Geschrieben von: haggard am: 04.01.09, 23:46:09
Zitat:
so dass die betroffenen so lange "so tun als ob" bis es ihnen so in fleisch un blut übergegangen ist, dass sie es nicht mehr merken.

nee... wie kann etwas in fleisch und blut übergehen, an das man ständig denken muss, wie man das ausführt?! dann müsste man autisten lediglich einer gehirnwäsche unterziehen und schon ist alles "gut". na, danke.


Geschrieben von: Gast am: 05.01.09, 18:39:30
Hallo, Azrael,
Xerxes beschreibt einen Lernvorgang,
wie er zb im Sport stattfindet. Man übt so lange immer wieder, bis man die Bewegungen fließend beherrscht
(weil die Muskeln stärker geworden sind, die Nervenverknüpfungen fester, das Kleinhirn die Sache begriffen hat...)
und irgendwann macht einem die Sportart Spaß.
Dabei verbessert sich zb auch die Wahrnehmung des eigenen Körpers.
frohes neues Jahr,
anne


Geschrieben von: Schamanin am: 05.01.09, 19:51:47
Zitat von Gast:
Hallo, Azrael,
Xerxes beschreibt einen Lernvorgang,
wie er zb im Sport stattfindet.

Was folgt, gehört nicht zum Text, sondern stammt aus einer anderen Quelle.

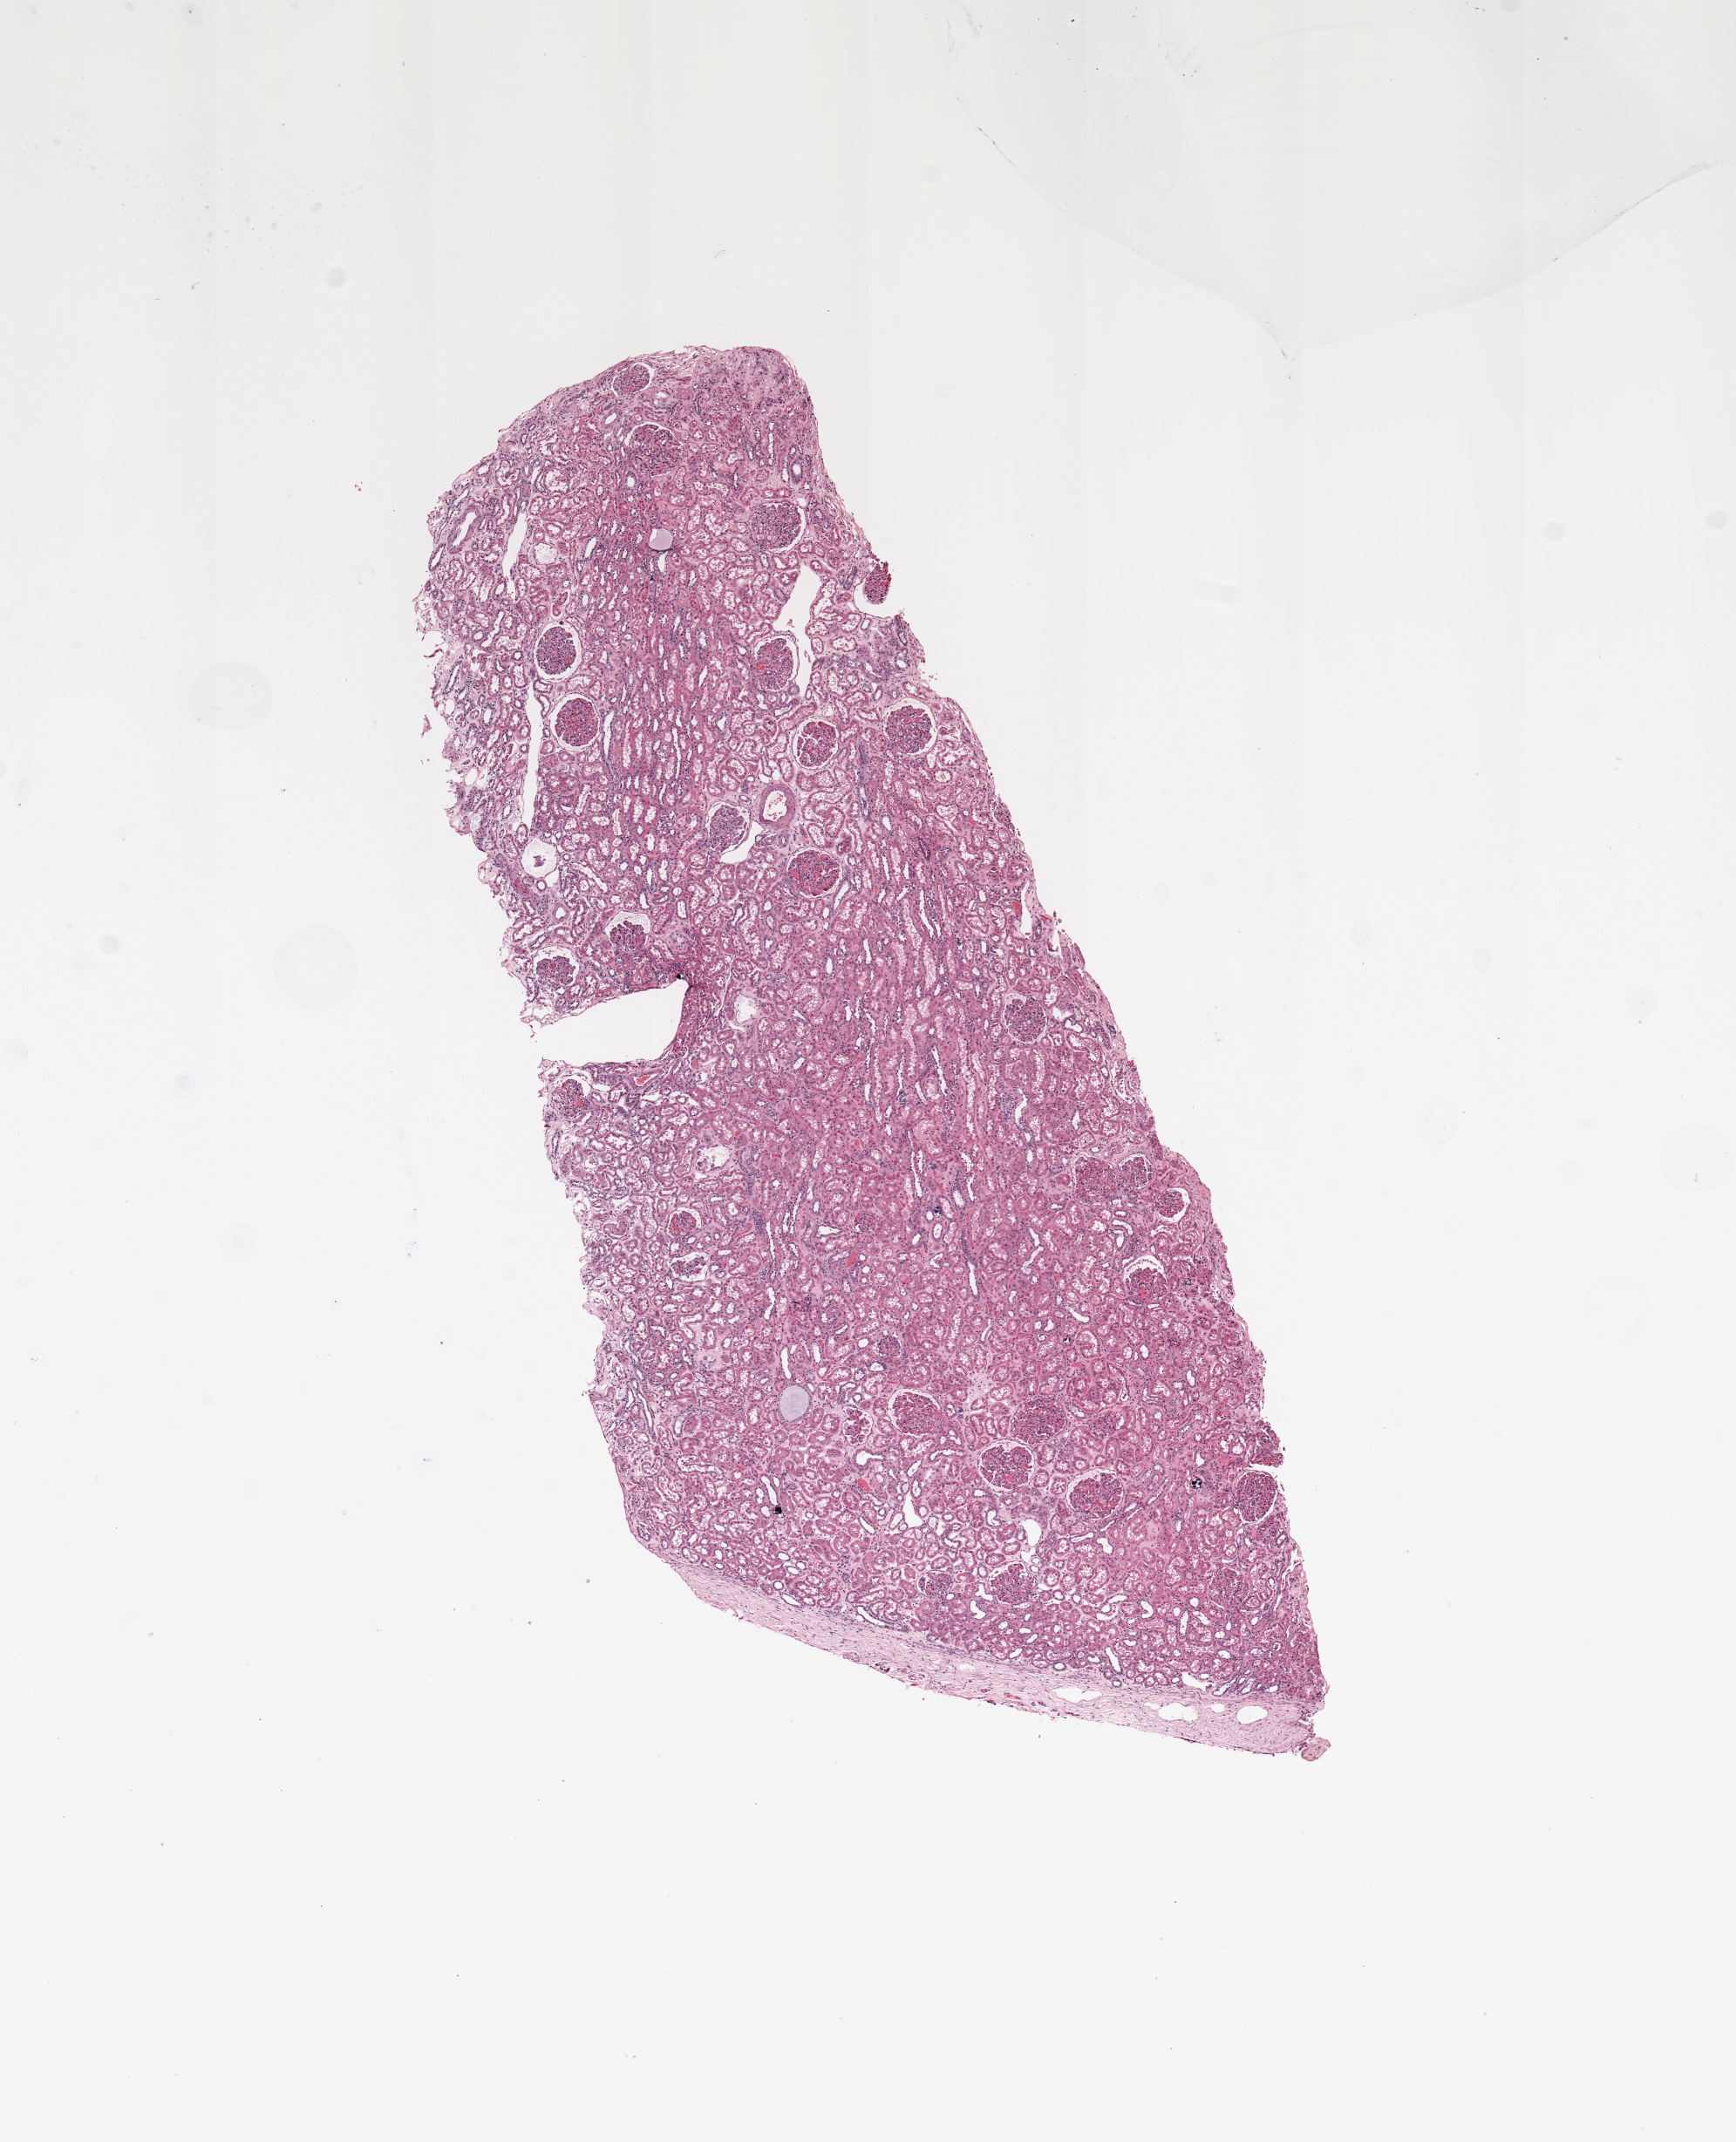
Digitized Hematoxylin and eosin (H&E) stained tissue section (whole slide) — low-resolution overview of the scanned area, about 7.9 x 9.7 mm (slide scanned at 20x), normal (non-tumour) tissue sample, sampled site: kidney. 53-year-old male patient.
This section: normal (non-tumour) tissue from the same patient. Patient diagnosis: Renal cell carcinoma, NOS.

Man übt so lange immer wieder, bis man die Bewegungen fließend beherrscht
(weil die Muskeln stärker geworden sind, die Nervenverknüpfungen fester, das Kleinhirn die Sache begriffen hat...)
und irgendwann macht einem die Sportart Spaß.
Dabei verbessert sich zb auch die Wahrnehmung des eigenen Körpers.
frohes neues Jahr,
anne


Ich persönlich mache Sport, der mir von Anfang an Spaß macht und nicht erst nach langem Üben. Da hab ich dann mehr Spaß, sofern ich nicht ein gewisses Suchtverhalten entwickle. Auch meine Kinder haben sich den Sport gesucht, der von Anfang an Spaß machte. Manchmal kamen sie erst nach einiger Zeit drauf, das ist doch nichts für sie. Dann konnten sie aufhören.

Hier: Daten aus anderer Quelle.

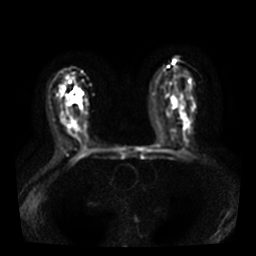
Breast MRI, one axial slice. Slice 19 of 36 in the series (ordered by position). Diffusion-weighted series; image 2 of 4 stored at this slice position (different b-values; order by instance number). 3 T. 256 × 256 image matrix, field of view 320 × 320 mm. Female patient.
Structures marked on this image (manually delineated by an expert):
- tumour on diffusion-weighted imaging: bounding box [x1, y1, x2, y2] px = [70, 90, 82, 104]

Zu der Wahrnehmungsdiskussion: mein Sohn wird therapeutisch begleitet, da seine Wahrnehmung zu Problemen in seinem und meinem Leben führt und wir Unterstützung/Hilfe brauchen, um einen gangbaren Kompromiss zu finden.

Mir hängt der Begriff "Störung" auch zum Hals heraus. Denn egal wo ich hinkomme, sobald das Wort Störung fällt, wird nur noch darüber geredet, was mein Kind nicht kann und es wird gekonnt ignoriert, was mein Kind kann.


Geschrieben von: haggard am: 05.01.09, 20:41:32
@anne:
zum spaßfaktor: mit einem alter von 10 monaten ging ich auf zwei beinen. das macht spaß. man kommt von a nach b. man könnte meinen, es wäre mir in "fleisch und blut" übergegangen, da es seit irgendeinem zeitpunkt auch fließend aussieht - dennoch ist es das nicht (und mir persönlich auch nicht so vorkommt, sondern "stotternd"). wenn ich auf unebenen wegen vergesse meine beine entsprechend zu bewegen, bleiben sie stehen und ich stürze schlimmstenfalls.

manche menschen haben vielleicht spaß daran, andere nachzuahmen - aber dabei bleibt es auch, meiner meinung nach. wenn ich eine fremdsprache erlerne, wird sie niemals meine muttersprache werden und ich dadurch niemals ein muttersprachler diesbezüglich.